**GIVEN INFORMATION**:
======

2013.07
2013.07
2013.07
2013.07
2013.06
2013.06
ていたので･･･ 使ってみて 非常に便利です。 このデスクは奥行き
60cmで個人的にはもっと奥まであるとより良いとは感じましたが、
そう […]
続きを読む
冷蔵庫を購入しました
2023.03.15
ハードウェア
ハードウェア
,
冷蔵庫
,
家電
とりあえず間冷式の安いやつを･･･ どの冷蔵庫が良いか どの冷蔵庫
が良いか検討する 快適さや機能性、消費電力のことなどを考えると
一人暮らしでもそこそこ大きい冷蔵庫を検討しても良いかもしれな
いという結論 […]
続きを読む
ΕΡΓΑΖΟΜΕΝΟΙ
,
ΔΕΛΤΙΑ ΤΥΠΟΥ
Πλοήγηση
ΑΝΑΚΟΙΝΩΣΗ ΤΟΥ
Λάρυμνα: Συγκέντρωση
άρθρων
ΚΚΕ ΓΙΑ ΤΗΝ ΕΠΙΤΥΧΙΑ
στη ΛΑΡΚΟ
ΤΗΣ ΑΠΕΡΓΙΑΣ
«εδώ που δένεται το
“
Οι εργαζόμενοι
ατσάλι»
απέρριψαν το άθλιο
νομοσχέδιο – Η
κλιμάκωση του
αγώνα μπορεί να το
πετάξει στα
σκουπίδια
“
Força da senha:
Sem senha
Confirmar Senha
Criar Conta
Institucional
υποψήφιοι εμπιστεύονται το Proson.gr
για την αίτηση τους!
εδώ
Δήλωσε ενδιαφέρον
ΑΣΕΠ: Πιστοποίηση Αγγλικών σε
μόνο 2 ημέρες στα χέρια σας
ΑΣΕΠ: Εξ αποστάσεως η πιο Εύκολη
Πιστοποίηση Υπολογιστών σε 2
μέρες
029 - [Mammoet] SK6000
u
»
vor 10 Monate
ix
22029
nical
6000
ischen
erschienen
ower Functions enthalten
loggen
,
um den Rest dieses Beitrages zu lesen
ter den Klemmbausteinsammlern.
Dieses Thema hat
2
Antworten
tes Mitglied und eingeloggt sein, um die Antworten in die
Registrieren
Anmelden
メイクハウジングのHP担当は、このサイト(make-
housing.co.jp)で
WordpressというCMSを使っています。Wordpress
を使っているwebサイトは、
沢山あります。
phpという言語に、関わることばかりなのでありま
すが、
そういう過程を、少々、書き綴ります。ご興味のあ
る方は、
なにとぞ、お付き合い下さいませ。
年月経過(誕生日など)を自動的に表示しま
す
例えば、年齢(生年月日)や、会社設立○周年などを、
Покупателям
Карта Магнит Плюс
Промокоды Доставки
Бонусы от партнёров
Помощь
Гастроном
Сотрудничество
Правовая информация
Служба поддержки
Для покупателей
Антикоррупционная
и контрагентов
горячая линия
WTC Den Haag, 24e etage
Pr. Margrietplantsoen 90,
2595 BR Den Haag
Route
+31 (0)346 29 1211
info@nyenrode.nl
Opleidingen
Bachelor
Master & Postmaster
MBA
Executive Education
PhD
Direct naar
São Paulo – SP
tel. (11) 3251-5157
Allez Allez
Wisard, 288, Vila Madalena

======

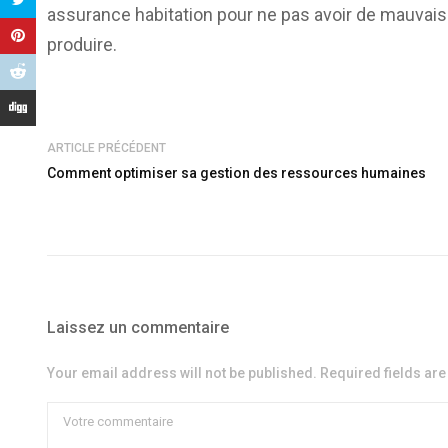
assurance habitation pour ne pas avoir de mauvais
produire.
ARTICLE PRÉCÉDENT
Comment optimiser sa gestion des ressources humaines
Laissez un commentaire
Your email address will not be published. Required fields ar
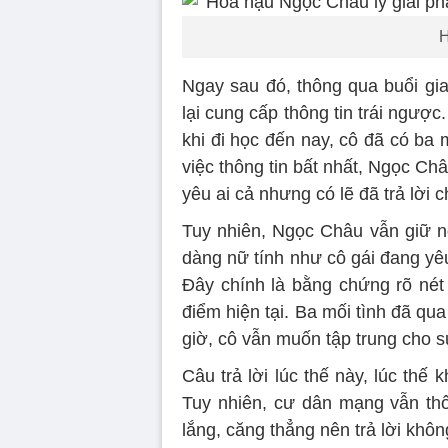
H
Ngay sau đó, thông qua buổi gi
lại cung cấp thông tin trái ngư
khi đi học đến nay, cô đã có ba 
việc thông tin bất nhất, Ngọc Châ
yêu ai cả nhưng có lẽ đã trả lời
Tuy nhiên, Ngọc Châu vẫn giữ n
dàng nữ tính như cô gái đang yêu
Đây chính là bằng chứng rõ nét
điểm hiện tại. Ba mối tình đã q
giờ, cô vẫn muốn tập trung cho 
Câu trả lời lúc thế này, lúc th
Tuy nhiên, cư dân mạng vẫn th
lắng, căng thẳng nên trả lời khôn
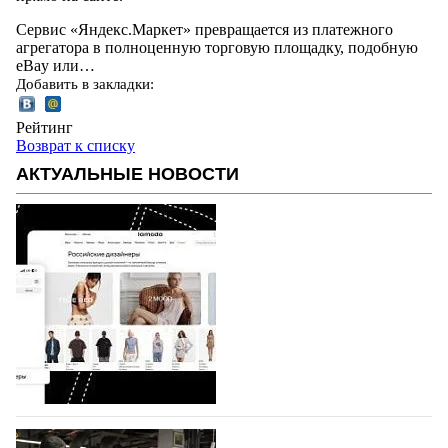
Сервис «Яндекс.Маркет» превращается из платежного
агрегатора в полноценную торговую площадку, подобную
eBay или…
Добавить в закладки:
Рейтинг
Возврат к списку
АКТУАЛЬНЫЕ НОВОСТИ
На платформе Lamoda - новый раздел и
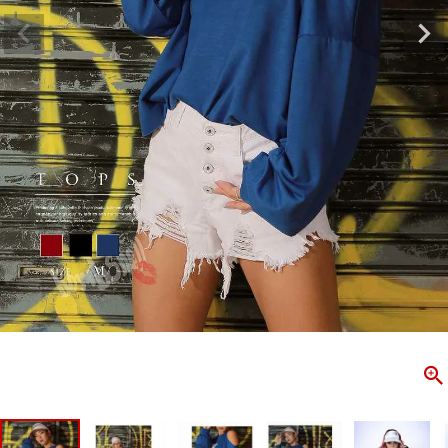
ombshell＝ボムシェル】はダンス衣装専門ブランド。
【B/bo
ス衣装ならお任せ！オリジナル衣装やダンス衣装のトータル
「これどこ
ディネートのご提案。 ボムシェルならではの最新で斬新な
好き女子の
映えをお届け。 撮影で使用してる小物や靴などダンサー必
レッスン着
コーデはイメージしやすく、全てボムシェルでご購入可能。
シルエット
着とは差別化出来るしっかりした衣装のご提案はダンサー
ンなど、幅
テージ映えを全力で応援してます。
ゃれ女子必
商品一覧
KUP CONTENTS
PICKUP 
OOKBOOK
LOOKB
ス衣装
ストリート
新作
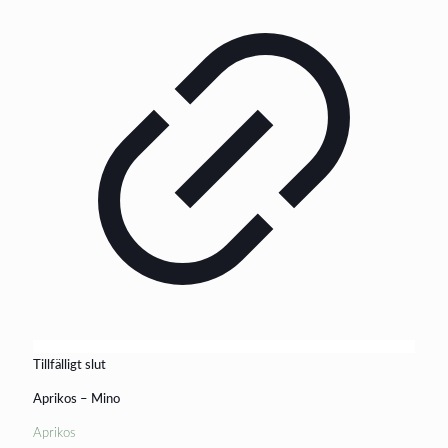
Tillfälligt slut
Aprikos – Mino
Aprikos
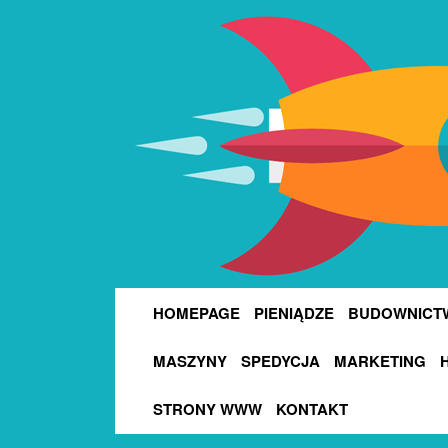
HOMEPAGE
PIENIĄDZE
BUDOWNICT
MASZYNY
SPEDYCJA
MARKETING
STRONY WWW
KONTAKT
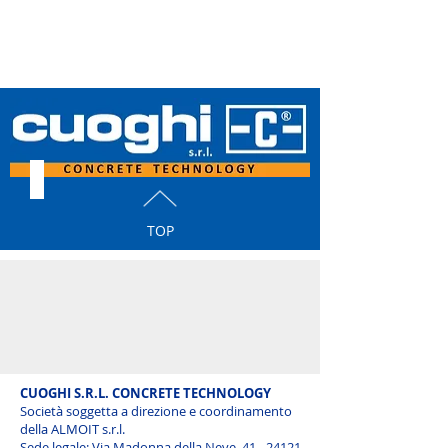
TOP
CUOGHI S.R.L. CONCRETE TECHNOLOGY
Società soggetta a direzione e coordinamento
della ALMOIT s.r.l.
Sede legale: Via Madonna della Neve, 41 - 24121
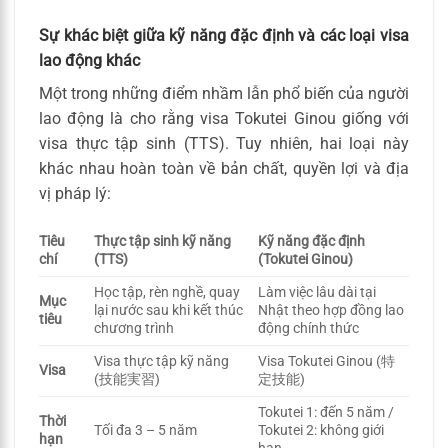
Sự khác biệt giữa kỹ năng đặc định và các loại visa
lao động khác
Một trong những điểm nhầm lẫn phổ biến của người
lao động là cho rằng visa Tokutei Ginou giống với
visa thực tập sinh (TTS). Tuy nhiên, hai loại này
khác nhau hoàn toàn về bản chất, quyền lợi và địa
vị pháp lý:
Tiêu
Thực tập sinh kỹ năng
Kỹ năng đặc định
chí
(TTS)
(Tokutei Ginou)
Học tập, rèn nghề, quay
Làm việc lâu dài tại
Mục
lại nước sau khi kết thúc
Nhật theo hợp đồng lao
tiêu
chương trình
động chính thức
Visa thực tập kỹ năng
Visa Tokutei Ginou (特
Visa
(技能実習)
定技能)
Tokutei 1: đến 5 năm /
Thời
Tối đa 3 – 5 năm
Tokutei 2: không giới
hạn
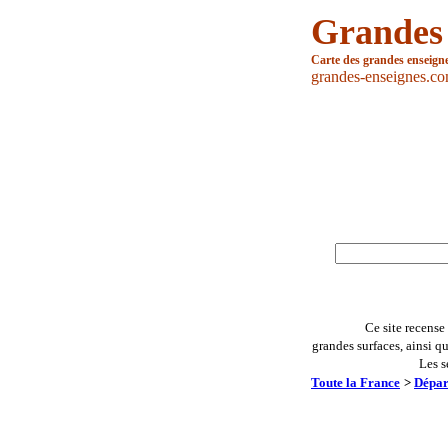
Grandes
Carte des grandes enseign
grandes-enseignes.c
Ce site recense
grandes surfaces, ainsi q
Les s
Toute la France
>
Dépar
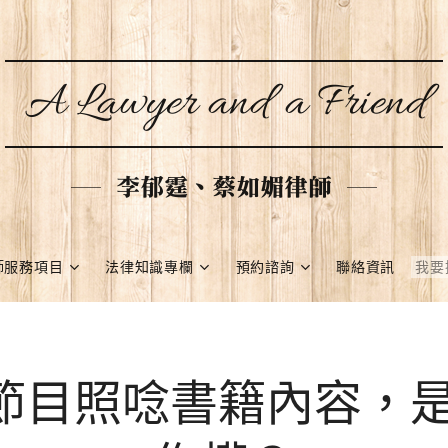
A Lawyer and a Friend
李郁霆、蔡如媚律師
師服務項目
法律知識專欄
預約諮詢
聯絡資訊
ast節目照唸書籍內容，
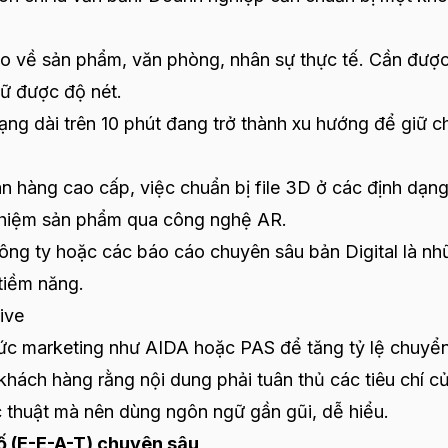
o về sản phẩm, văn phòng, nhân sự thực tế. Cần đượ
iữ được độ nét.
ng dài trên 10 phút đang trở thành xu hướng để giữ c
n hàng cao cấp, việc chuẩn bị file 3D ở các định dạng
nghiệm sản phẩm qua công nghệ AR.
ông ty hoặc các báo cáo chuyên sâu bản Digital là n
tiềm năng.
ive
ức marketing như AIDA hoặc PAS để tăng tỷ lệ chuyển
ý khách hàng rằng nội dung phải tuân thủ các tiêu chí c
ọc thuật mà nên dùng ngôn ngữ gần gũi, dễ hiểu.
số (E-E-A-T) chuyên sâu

======

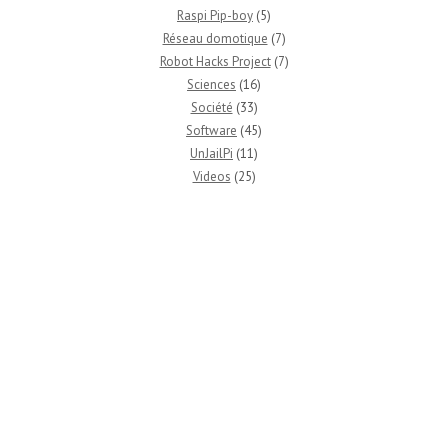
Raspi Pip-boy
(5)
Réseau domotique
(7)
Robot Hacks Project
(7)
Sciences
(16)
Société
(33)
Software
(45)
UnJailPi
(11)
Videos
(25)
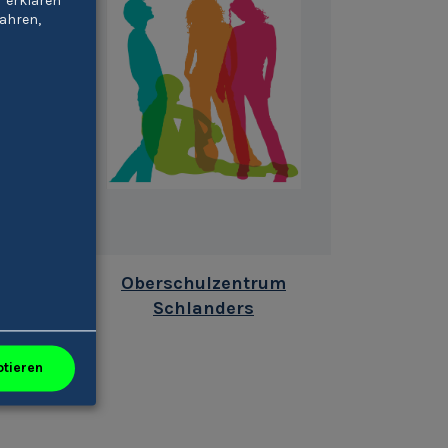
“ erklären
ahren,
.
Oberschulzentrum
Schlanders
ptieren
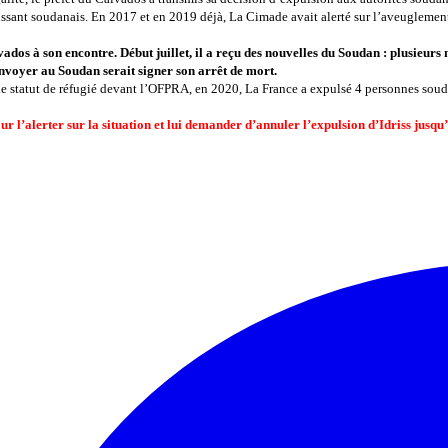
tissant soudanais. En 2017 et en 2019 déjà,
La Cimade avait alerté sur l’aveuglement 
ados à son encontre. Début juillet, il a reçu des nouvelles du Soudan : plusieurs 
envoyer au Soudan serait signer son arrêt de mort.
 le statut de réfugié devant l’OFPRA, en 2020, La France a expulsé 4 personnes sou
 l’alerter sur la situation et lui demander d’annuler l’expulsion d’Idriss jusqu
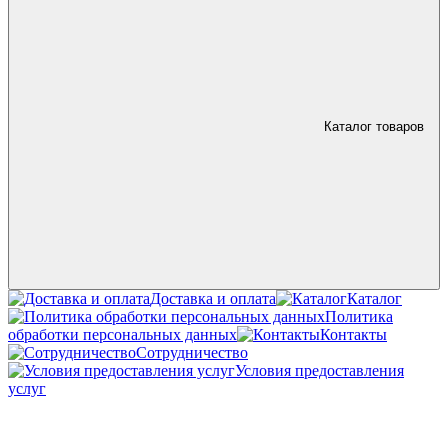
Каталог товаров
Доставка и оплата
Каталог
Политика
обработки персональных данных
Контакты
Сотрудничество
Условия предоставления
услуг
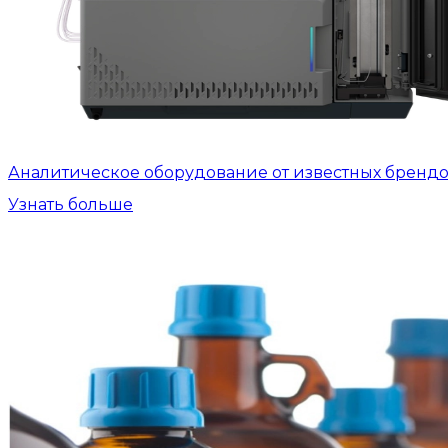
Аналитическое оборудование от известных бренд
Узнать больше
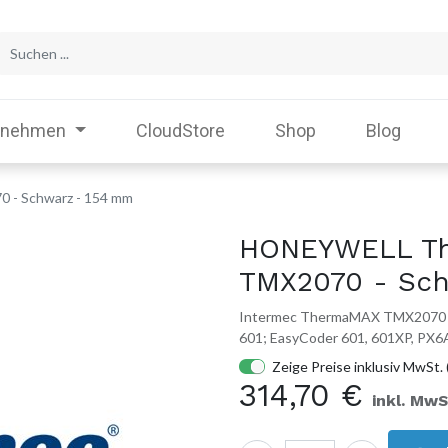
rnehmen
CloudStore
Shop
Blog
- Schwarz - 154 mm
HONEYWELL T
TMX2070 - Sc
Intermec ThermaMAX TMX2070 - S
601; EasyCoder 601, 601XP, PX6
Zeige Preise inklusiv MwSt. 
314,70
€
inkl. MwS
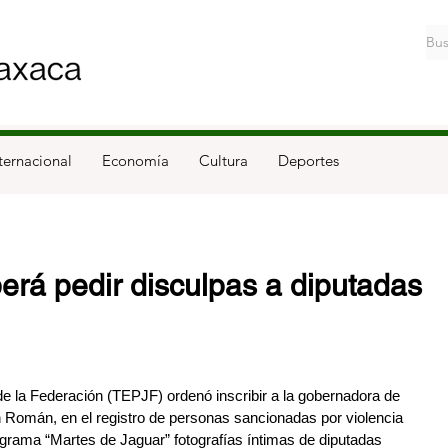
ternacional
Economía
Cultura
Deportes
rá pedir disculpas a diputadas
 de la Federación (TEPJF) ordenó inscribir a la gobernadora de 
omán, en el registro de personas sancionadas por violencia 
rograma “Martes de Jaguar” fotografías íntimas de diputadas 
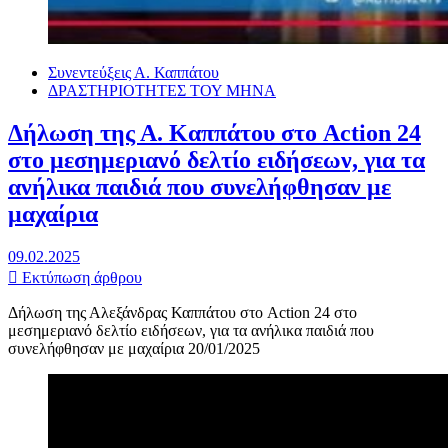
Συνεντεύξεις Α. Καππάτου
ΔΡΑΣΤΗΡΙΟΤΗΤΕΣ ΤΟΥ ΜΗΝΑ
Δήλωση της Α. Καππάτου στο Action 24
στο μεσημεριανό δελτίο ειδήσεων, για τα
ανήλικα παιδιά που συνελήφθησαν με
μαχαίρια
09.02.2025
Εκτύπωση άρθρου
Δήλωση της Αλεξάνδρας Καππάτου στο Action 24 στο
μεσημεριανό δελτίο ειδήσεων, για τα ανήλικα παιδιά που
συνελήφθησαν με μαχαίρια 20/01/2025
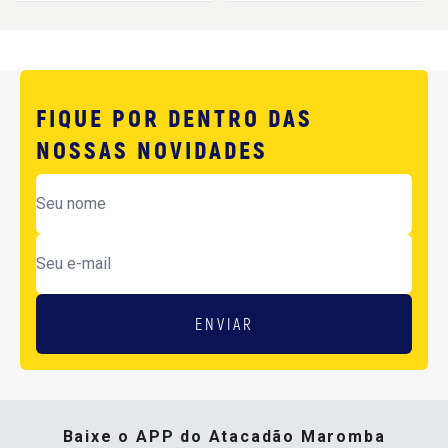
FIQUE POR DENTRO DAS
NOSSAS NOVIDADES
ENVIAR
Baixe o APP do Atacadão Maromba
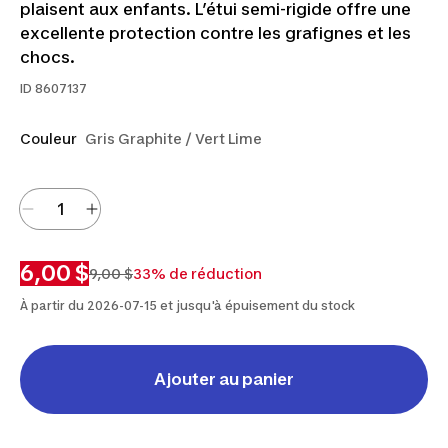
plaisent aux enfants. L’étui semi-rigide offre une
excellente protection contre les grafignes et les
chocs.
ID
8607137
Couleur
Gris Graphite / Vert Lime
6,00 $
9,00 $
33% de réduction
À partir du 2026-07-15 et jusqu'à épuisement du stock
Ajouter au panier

======

**DESCRIPTION OF THE TASK**:
Retype the listing above word for word, starting with the line that contains "plaisent aux enfants." and going on through the line that contains "Ajouter au panier", both of those lines included.

**THE ANSWER**:
plaisent aux enfants. L’étui semi-rigide offre une
excellente protection contre les grafignes et les
chocs.
ID
8607137
Couleur
Gris Graphite / Vert Lime
6,00 $
9,00 $
33% de réduction
À partir du 2026-07-15 et jusqu'à épuisement du stock
Ajouter au panier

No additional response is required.